Yes and no. Talk to a health care provider for guidance because there can be some side effects, especially if someone has a weakened immune system. In some cases, it can cause diarrhea, gas, bloating, and discomfort. A healthy individual can take probiotics, but ensure you take the appropriate dose.
So who benefits most from probiotics?
If someone is suspected of having small intestinal bacterial overgrowth, or what’s called a leaky gut, those conditions are helped with probiotics. They can also help with antibiotic-related diarrhea, constipation, or with inflammatory bowel disease.
With so many over-the-counter supplements, what should we be looking for?

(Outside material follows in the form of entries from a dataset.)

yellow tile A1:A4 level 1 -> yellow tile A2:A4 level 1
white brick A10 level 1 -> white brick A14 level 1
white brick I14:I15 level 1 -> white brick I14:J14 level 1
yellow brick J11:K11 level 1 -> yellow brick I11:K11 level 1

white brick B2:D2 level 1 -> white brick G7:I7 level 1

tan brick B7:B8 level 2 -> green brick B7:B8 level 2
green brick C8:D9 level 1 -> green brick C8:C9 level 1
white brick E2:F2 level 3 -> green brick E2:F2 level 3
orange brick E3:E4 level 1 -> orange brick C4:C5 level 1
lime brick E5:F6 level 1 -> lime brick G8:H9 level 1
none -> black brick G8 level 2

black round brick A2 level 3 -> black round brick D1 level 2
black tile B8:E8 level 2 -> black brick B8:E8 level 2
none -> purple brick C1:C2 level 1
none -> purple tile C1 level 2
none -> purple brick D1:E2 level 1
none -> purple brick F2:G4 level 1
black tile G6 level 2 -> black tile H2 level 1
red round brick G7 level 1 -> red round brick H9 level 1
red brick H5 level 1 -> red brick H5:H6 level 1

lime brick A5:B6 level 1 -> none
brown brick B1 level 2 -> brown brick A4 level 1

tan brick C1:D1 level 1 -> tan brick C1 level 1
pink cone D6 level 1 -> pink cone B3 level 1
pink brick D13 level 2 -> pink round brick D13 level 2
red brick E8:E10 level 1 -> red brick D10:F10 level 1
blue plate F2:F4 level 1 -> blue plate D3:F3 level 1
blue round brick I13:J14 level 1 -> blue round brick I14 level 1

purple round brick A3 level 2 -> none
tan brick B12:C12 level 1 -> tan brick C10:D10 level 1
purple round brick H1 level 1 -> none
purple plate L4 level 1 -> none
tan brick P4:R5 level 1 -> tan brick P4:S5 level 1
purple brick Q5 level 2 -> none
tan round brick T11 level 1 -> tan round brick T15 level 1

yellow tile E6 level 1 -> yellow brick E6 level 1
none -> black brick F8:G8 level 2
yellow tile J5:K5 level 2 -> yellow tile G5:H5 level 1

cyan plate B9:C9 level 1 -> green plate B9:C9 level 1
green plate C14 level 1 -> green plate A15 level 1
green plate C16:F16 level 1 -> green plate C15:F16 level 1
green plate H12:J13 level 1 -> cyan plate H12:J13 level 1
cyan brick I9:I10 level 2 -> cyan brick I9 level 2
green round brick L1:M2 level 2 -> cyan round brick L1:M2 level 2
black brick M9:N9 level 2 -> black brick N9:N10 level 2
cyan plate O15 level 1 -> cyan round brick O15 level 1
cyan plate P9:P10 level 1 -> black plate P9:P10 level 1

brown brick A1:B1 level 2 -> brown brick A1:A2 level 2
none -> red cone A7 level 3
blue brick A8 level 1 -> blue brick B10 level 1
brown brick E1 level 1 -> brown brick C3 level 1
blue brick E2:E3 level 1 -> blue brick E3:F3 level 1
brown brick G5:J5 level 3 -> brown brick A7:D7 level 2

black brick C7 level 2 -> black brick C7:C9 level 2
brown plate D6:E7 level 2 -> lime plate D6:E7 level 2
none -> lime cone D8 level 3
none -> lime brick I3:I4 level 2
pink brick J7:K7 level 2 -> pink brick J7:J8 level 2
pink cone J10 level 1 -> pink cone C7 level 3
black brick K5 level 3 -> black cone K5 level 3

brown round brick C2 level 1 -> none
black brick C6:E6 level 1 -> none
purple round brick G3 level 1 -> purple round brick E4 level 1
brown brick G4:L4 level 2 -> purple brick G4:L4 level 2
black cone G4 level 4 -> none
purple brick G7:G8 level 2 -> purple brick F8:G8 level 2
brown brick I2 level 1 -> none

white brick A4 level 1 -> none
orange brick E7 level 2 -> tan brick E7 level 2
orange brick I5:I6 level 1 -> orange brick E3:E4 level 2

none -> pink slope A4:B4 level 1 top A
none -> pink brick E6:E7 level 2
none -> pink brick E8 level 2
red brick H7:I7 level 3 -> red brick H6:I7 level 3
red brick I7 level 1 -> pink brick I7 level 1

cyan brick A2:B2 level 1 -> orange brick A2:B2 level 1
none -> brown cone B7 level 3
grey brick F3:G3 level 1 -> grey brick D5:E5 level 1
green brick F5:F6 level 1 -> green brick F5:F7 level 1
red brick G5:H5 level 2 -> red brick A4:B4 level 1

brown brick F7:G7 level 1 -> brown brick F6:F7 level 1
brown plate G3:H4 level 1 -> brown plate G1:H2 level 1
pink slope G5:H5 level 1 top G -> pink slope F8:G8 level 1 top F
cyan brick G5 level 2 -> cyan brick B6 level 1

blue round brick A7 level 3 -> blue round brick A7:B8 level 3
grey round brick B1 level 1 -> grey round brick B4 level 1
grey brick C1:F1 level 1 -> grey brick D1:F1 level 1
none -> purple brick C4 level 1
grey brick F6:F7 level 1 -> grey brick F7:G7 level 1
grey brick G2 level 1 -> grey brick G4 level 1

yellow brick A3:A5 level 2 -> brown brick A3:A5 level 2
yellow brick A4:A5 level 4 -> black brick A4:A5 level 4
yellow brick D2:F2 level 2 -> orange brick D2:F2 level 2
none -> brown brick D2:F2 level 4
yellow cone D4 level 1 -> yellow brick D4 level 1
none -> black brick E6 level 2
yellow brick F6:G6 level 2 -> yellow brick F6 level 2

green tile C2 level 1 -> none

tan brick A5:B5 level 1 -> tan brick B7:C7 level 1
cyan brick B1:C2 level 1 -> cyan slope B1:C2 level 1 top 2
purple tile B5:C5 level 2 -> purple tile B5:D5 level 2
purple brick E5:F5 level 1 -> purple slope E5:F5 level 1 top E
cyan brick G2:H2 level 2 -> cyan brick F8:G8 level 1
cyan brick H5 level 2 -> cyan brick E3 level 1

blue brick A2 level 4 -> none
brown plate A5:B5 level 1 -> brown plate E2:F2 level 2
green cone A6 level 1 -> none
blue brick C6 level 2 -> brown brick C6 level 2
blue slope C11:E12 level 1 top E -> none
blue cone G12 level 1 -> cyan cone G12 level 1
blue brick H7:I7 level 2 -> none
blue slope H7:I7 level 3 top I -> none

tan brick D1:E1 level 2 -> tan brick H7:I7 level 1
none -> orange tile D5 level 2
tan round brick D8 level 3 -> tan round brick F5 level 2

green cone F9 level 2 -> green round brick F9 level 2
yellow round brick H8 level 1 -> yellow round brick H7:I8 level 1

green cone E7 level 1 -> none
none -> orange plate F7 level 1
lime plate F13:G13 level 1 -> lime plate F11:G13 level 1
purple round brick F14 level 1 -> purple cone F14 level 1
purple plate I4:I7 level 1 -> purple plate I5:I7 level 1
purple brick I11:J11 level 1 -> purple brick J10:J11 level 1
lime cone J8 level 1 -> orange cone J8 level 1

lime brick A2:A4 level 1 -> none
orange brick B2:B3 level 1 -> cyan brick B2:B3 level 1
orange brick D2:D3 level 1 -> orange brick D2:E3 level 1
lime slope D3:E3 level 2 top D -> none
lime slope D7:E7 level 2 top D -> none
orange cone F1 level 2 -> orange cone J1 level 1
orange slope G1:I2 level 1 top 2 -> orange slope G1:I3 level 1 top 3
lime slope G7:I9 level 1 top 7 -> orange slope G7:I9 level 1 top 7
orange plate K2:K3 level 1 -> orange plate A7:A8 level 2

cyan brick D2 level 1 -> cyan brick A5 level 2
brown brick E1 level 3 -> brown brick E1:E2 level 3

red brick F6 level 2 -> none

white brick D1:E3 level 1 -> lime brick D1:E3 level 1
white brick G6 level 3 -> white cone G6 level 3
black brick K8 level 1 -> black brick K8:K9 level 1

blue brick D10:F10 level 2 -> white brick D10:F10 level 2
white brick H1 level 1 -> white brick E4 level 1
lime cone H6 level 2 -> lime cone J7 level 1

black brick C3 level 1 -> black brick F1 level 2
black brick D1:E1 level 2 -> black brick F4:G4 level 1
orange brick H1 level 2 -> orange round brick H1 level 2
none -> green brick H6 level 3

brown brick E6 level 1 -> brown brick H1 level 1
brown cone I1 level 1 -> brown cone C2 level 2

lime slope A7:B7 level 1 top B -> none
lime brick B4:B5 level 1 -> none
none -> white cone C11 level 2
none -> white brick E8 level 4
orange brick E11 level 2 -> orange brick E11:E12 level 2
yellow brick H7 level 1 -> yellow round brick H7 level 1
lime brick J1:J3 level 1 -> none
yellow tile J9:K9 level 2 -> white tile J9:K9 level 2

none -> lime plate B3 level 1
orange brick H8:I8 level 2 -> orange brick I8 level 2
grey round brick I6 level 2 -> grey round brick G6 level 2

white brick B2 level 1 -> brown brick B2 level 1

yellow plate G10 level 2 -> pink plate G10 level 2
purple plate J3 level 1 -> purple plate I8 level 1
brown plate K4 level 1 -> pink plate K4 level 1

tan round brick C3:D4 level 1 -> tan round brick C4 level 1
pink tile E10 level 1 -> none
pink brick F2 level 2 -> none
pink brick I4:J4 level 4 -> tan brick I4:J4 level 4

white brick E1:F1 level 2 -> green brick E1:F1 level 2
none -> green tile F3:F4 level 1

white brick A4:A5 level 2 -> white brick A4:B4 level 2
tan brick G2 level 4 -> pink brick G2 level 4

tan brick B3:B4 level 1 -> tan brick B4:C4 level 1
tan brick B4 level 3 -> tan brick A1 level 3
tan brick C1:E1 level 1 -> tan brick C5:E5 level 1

Look at expiration dates because probiotics are freeze-dried microbiomes—once they touch the appropriate amount of acid, temperature, and environment in the colon, they begin to flourish. The expiration date can make a difference in how active the strains are and what the effects are. Then, think about the appropriate dosage, which is anywhere between five and 10 billion colony forming units (CFUs). I also direct patients to lactobacillus or bi dobacterium—the two main bacterial strains that have research to back them up—rather than taking anything from the shelf that we don’t know [the benefits of].
Are there cases where probiotics help outside the gut?
I’m a big believer in how the gut can affect how you feel. It’s a hot topic in research on the benefits of probiotics and how they help the gut microbiome, which in turn can aid in treating diabetes, obesity, or even depression and anxiety.
How can we incorporate probiotics in our daily diet?
By eating cruciferous vegetables—broccoli, cabbage, radishes—as well as superfoods such as walnuts and berries.
WHAT YOU NEED:
DOSAGE: Consult with a doctor to make sure you’re not over, or under, doing it.
SAVE THE DATE: Be sure to take your supplements before the expiration date.
EAT YOUR GREENS: Cruciferous vegetables such as broccoli and cabbage are excellent sources of natural probiotics.